6. Motivation and Background
6. Motivation and Background
While regular expressions originally were intended to describe a formal language to support a Boolean matching function, they have been enhanced with parsing functions that support the extraction and replacement of arbitrary portions of the matched text. With this accretion of features, parsing-regexp libraries have become more susceptible to bugs and surprising performance degradations that can be exploited in denial-of-service attacks by an attacker who controls the regexp submitted for processing. I-Regexp is designed to offer interoperability and to be less vulnerable to such attacks, with the trade-off that its only function is to offer a Boolean response as to whether a character sequence is matched by a regexp.
6.1 Implementing I-Regexp
XSD regexps are relatively easy to implement or map to widely implemented parsing-regexp dialects, with these notable exceptions:
-
Character class subtraction.

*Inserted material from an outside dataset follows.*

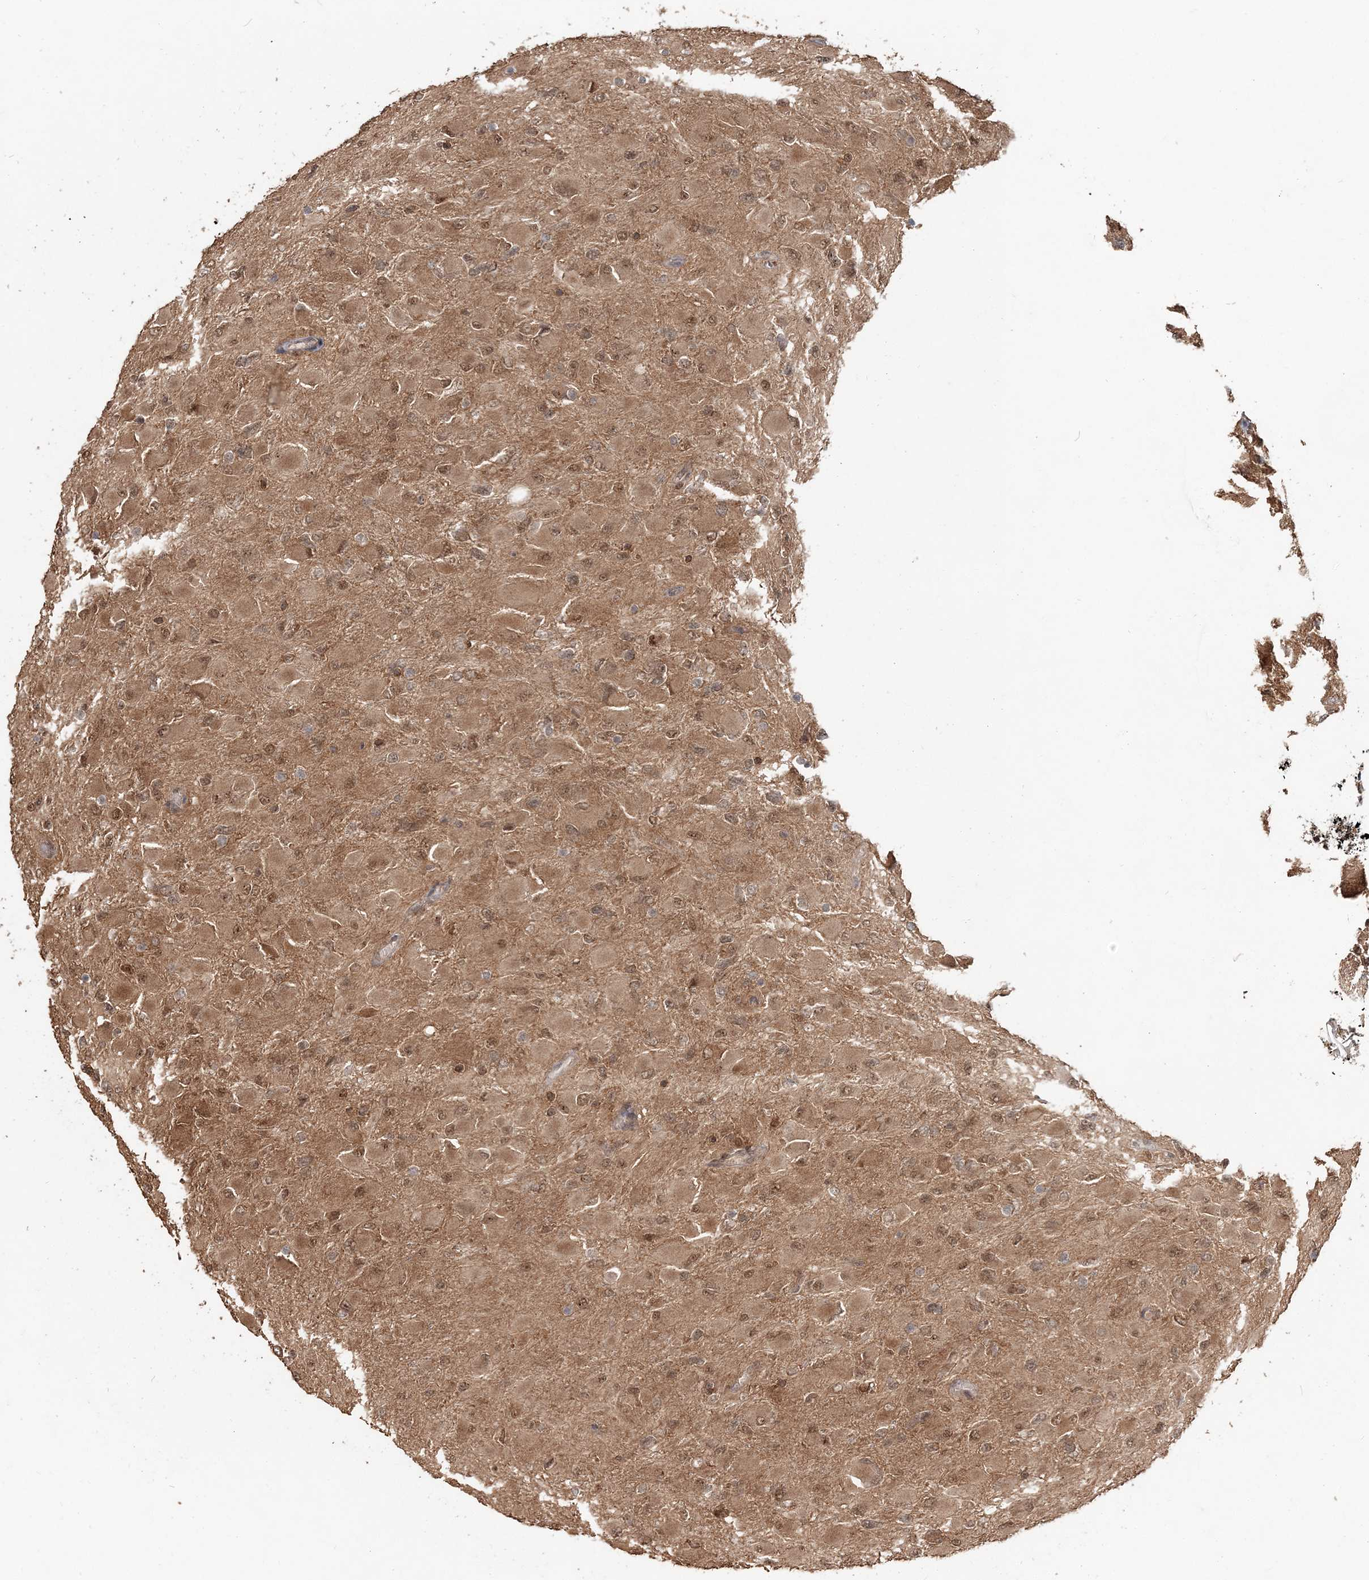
{"staining": {"intensity": "moderate", "quantity": ">75%", "location": "cytoplasmic/membranous,nuclear"}, "tissue": "glioma", "cell_type": "Tumor cells", "image_type": "cancer", "snomed": [{"axis": "morphology", "description": "Glioma, malignant, High grade"}, {"axis": "topography", "description": "Cerebral cortex"}], "caption": "An image of human glioma stained for a protein shows moderate cytoplasmic/membranous and nuclear brown staining in tumor cells. (DAB IHC with brightfield microscopy, high magnification).", "gene": "CAB39", "patient": {"sex": "female", "age": 36}}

This is a very useful feature in many specifications, but it is unfortunately mostly absent from parsing-regexp dialects. Thus, it is omitted from I-Regexp.
-
Multi-character escapes.
\d,\w,\sand their uppercase complement classes exhibit a large amount of variation between regexp flavors. Thus, they are omitted from I-Regexp. -
Not all regexp implementations support access to Unicode tables that enable executing constructs such as
\p{Nd}, although the\p/\Pfeature in general is now quite widely available. While, in principle, it is possible to translate these into character-class matches, this also requires access to those tables. Thus, regexp libraries in severely constrained environments may not be able to support I-Regexp conformance.